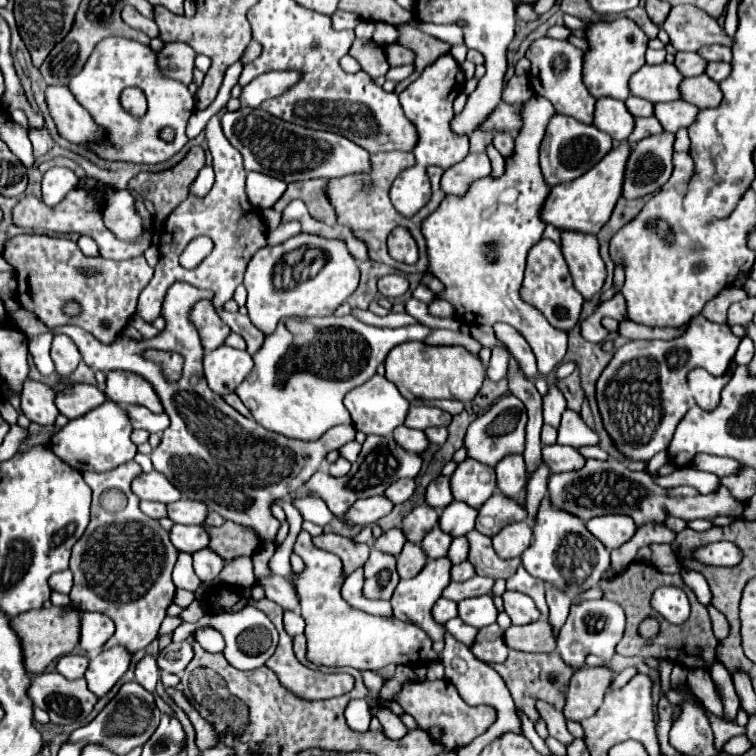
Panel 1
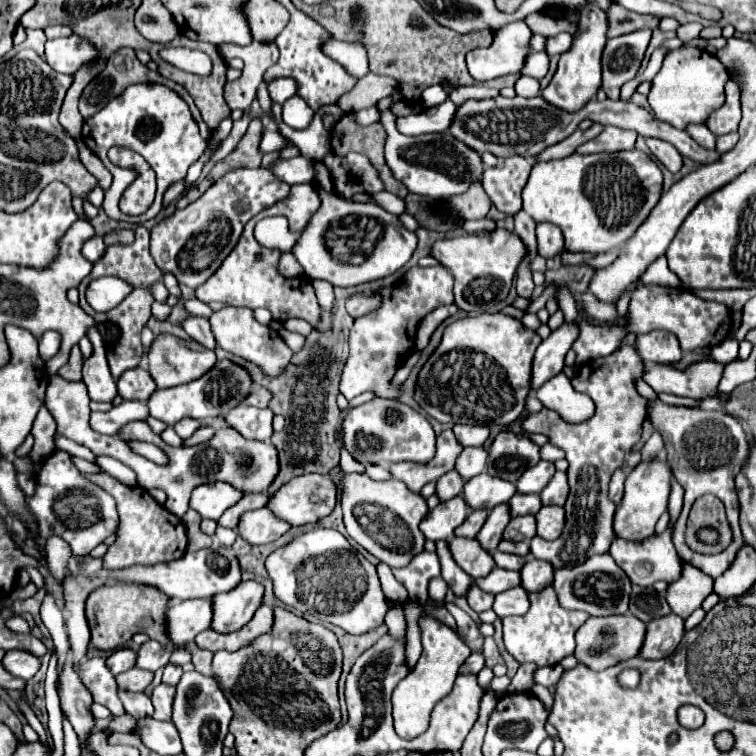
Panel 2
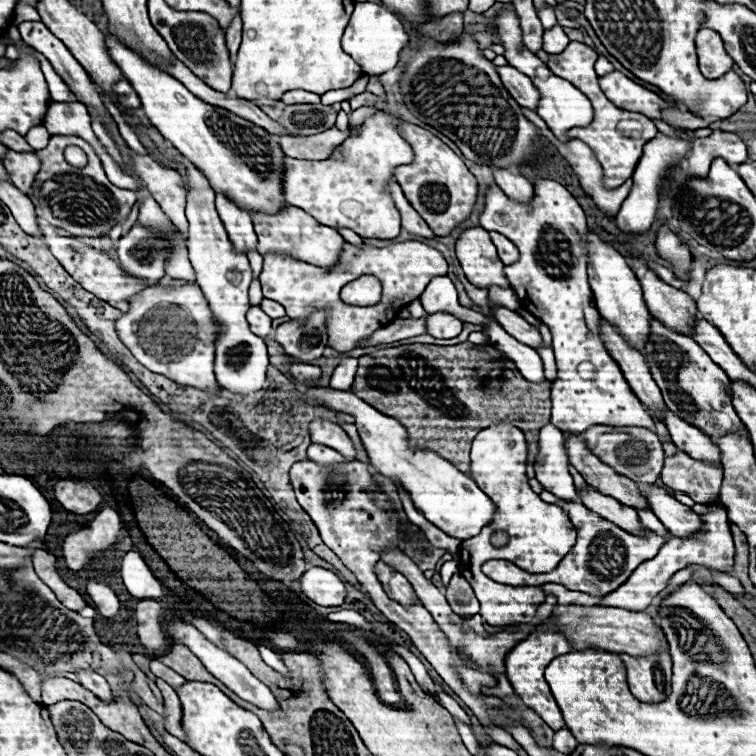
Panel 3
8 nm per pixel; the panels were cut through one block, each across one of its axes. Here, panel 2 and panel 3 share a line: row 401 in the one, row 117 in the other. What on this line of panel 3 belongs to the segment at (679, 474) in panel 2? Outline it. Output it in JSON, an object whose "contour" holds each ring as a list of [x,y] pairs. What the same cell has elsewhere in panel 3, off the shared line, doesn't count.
{"contour":[[[610,72],[606,76],[598,78],[598,84],[604,92],[604,96],[614,102],[618,108],[640,112],[648,118],[660,118],[660,110],[668,106],[658,94],[634,84],[630,78],[626,78],[620,72]]]}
■ ■ ■ ■
• [Exercise aim]:
Beginning with the line that contains "8 nm per pixel;" and ending with the last line of the data above, return those lines exactly and nothing else.

• [Answer area]:
8 nm per pixel; the panels were cut through one block, each across one of its axes. Here, panel 2 and panel 3 share a line: row 401 in the one, row 117 in the other. What on this line of panel 3 belongs to the segment at (679, 474) in panel 2? Outline it. Output it in JSON, an object whose "contour" holds each ring as a list of [x,y] pairs. What the same cell has elsewhere in panel 3, off the shared line, doesn't count.
{"contour":[[[610,72],[606,76],[598,78],[598,84],[604,92],[604,96],[614,102],[618,108],[640,112],[648,118],[660,118],[660,110],[668,106],[658,94],[634,84],[630,78],[626,78],[620,72]]]}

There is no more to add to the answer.